Pangeo Showcase: "Geospatial reprojection in Python 2024 - what's available and what's next"

Title: “Geospatial reprojection in Python 2024 - what’s available and what’s next”
Speaker: Max Jones (ORCID: 0000-0003-0180-8928 )
When: Wednesday, September 25, 4PM EDT
Where: Launch Meeting - Zoom
Abstract:
This Pangeo showcase will cover a work-in-progress guidebook on existing warp resampling / reprojection methods in Python, along with some memory and statistical wall-time profiling results. Following a short presentation, we will discuss tips and tricks along with pain points for geospatial reprojection. Lastly, we’ll brainstorm what’s required to move the ecosystem forward.

Inspirations:

Agenda:

  • 10 - 15 minutes - Showcase presentation
  • 10 - 30 minutes - Discussion
  • 15 - 30 minutes - Community check-in
14 Likes

Excited to brainstorm paths forward in a community meeting again!

2 Likes

Cool, I would have liked to attend but I’m in the wrong timezone (CET). I assume a recording will be available afterwards?

1 Like

Yes indeed, it will be recorded!

3 Likes

Hi @maxrjones, thanks a lot to you and everyone for this impressive showcase before bed time!
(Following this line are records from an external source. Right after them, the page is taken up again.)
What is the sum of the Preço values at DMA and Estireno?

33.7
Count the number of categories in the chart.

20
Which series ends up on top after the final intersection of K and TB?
I was wondering if you could share your diagram of the regrinding/reprojection ecosystem?

Thas was awesome @maxrjones , great overview!

I’m gutted to have missed it, I was really looking forward to join the dicussion. Is there any key takeaways from that part of the session?

Also - putting the link to the gh repo here for visibility (although it may be better to add at the top of the post)

In today’s showcase the question came up whether GDAL can provide an index and weights for a warp task, and I had asked this on the mailing list earlier this year. Even Rouault provided a summary of the potential for that and where to look in the source code:

https://lists.osgeo.org/pipermail/gdal-dev/2024-April/058906.html

I’ll be pursuing this, I had similar interest for this in exactextract and did enough to actually get hold of the index there, which I will dig up or illustrate if it’s currently possible. I’ve also worked on an entirely abstract approximate polygon rasterization here - rasterization and extracting values are obviously complementary - something that I haven’t found much audience for elsewhere but I think here will find some interest. :slight_smile:

2 Likes

I also think that some of the geobox->geobox transformation that is in odc.geo could be used for some of this abstraction, it implements quiet a bit of the warper logic for bespoke use. I’ll try to follow up soon with more actual examples (and less just-talking).

1 Like

thanks! here you go - Excalidraw+ Resampling Workflows diagram.

If you’d like to mention corrections or suggestions, please either open an issue in this GitHub repo or join this discussion thread in the Pangeo discord. There’s already been a couple minor corrections since yesterday.

1 Like

there is an improving status of high level documentation about the GDAL warper: Doc: Add high-level description of gdalwarp procedure by dbaston · Pull Request #10864 · OSGeo/gdal · GitHub

published online here: gdalwarp — GDAL documentation

I forgot to mention TempestRemap, which does let you generate weights!: GitHub - ClimateGlobalChange/tempestremap: TempestRemap: Remapping software for climate applications

and PyInterp was mentioned in the Zoom chat.

Thanks for the excellent overview and performance testing. I checked on PyResample and probably left the wrong impression during the meeting. The application does split the resampling task into two parts, but the “weights” are not really included in the data returned in the first - just the mapping (indexing) information. I suspect the intention was to split the time consuming processing into the first step, with calculating weights not really being the processing that takes a lot of time, thus could be included in the second step. There was no intention of allowing any “tweaking” of the weights, and I’m not sure any of the algorithms or interpolation methods really lend themselves to this this adjustment.

I too started an assessment of reprojection options last year, but focusing on the different algorithms and interpolation techniques, and on the different quality factors. One of points not addressed above is the risk of sampling errors - leading to aliasing and moiré patterns in the projected outputs. To minimize these, several of the interpolation techniques include “smoothing” functions - e.g., the Elliptical Weighted Average technique in Pyresample, for swath to grid projection, and I believe GDAL’s lanczos (gdalwarp).

I had summarized the quality factors as:

  • Grid spatial distortion - min/max or average - the stretch of the output projection across the grid.
  • Changes to the “Value-Space”
    • “Categorical”/Integer values - e.g. Nearest Neighbor approach can preserve, while most others will “average” or interpolate values.
    • Preserve Min/Max values - e.g. BiLinear will preserve, while Cubic can lead to values beyond the range of input values
    • 2nd order derivatives - “Conservative” algorithms - e.g., can preserve power, flux, total-energy, regional rainfall.
  • Smoothing, or absence of - introducing sampling errors, aliasing or moiré patterens.